- Born: Bernard Silver December 1922 Hackney, London, England
- Died: 2002 (aged 79–80) Westminster, London, England
- Other name: King of Soho
- Spouse: Joyce
- Children: Gerard (Son)
- Conviction: Murder

= Bernie Silver =

English crime boss (1922–2002)

Bernard Silver (December 1922 – 2002) was an English criminal, who was a leading crime boss in the London underworld of the 1950s to 1970s. Active in prostitution, pornography and racketeering, Silver was described as "a working-class East Ender with a taste for fine restaurants and flashy clothes."

==History==

Silver was born in Hackney, London, into a Jewish family to Emily V (née Saunders) and Louis Silver, and had three younger brothers.

Silver's rise to prominence began in the mid 1950s with the absorption of the remnants of the Messina Brothers prostitution operation into what came to be known as "The Syndicate", a criminal organisation headed principally by Silver and former Maltese traffic policeman "Big Frank" Mifsud who worked in olive oil importation when he first came to London. In 1956, Silver was arrested and charged with living off immoral earnings but was inexplicably let off by the judge who decided there was no case to answer. Starting off with one stripclub in Brewer Street, by the late 1960s the duo controlled 19 of the 24 stripclubs in Soho.

During the heyday of the Syndicate (1967–1972), most of the Metropolitan Police Obscene Publications Squad were in its pay, including the squad's head, Detective Chief Superintendent Bill Moody.

Silver's influence began to wane as the 1970s wore on, a decline prompted by major investigations into police corruption that by the end of 1972 had led to the resignation of eighty detectives. The discovery of a detailed ledger of the Syndicate's police payoffs during a raid on the home of Silver's associate Jimmy Humphreys led to the dismissal or forced retirement of hundreds of Metropolitan Police officers; corruption trials in 1976–77 resulted in thirteen detectives—including two ex-Commanders, the highest-ranking British police officers ever to be convicted of corruption—being sentenced to a total of 90 years in prison.

In 1973, Silver was again arrested and charged with living off immoral earnings for renting out a room above one of their stripclubs to dancers who also worked as prostitutes. He was sentenced to 6 years in prison, with Mifsud going on the run before getting caught in Switzerland and deported back to England. However, Mifsud appealed and got his sentenced quashed and he then returned to his native Malta.
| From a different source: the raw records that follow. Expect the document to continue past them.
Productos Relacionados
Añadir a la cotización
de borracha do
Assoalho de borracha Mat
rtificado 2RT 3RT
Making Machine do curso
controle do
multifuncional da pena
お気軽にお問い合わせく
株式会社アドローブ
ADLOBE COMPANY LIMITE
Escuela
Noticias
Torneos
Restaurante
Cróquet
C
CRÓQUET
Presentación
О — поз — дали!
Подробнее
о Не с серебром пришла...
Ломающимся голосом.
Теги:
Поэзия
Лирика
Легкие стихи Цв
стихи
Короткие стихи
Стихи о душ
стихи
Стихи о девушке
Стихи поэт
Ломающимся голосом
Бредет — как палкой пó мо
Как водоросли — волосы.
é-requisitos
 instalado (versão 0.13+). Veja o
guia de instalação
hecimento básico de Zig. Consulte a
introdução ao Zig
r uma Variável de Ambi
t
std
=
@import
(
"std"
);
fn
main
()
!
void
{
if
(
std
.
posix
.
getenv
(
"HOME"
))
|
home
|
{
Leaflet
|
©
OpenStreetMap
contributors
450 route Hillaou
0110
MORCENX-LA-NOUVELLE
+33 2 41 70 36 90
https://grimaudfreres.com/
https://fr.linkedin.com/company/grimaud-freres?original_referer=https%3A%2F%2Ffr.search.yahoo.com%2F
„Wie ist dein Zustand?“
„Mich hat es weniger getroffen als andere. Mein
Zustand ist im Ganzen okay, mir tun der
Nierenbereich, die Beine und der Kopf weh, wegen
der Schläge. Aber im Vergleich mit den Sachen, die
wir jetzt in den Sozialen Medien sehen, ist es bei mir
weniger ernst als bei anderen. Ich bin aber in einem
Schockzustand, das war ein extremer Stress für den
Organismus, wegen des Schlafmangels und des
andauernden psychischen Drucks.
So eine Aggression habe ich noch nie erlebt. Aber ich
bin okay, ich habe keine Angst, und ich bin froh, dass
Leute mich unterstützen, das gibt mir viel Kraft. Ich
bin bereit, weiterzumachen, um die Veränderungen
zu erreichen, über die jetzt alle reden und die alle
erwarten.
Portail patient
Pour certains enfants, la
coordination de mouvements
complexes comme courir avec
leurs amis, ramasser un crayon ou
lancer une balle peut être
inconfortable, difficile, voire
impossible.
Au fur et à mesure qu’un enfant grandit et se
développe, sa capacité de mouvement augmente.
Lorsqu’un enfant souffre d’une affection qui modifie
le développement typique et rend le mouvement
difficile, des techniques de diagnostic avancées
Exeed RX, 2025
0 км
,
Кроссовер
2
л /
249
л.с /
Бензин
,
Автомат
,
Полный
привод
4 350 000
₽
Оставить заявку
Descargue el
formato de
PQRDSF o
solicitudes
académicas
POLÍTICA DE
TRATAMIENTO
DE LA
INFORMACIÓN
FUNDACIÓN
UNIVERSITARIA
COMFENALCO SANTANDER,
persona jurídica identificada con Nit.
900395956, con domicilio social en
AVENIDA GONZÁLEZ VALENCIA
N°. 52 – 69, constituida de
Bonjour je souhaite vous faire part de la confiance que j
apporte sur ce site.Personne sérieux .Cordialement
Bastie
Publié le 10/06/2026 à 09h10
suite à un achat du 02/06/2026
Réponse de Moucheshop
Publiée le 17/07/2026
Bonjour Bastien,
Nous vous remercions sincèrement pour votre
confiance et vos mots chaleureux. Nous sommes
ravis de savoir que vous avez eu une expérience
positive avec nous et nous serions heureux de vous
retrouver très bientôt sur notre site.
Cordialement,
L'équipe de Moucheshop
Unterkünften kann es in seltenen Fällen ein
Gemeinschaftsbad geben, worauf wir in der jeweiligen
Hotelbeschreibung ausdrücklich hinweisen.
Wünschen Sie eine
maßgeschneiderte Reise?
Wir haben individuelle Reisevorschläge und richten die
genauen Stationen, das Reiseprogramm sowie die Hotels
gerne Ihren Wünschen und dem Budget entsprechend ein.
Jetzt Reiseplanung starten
Silver was convicted on 8 July 1975 of the 25 June 1956 murder of Tommy "Scarface" Smithson. He was sentenced to life imprisonment for murder and to ten years imprisonment for conspiracy to murder, but later cleared on appeal. Smithson was a former boxer and navy merchant stoker who had been attempting to control prostitution in Soho.

Silver's later activities and death in 2002 remain unreported. However, he was a director of "JOEL Limited" from 1992 and re-located from London to Home Farm in Newton, Rugby with his wife Joyce and son Gerard. He died in Westminster, London.

==In popular culture==

The film character Lew Vogel in the 2008 film The Bank Job is based on Silver. Vogel is played by David Suchet.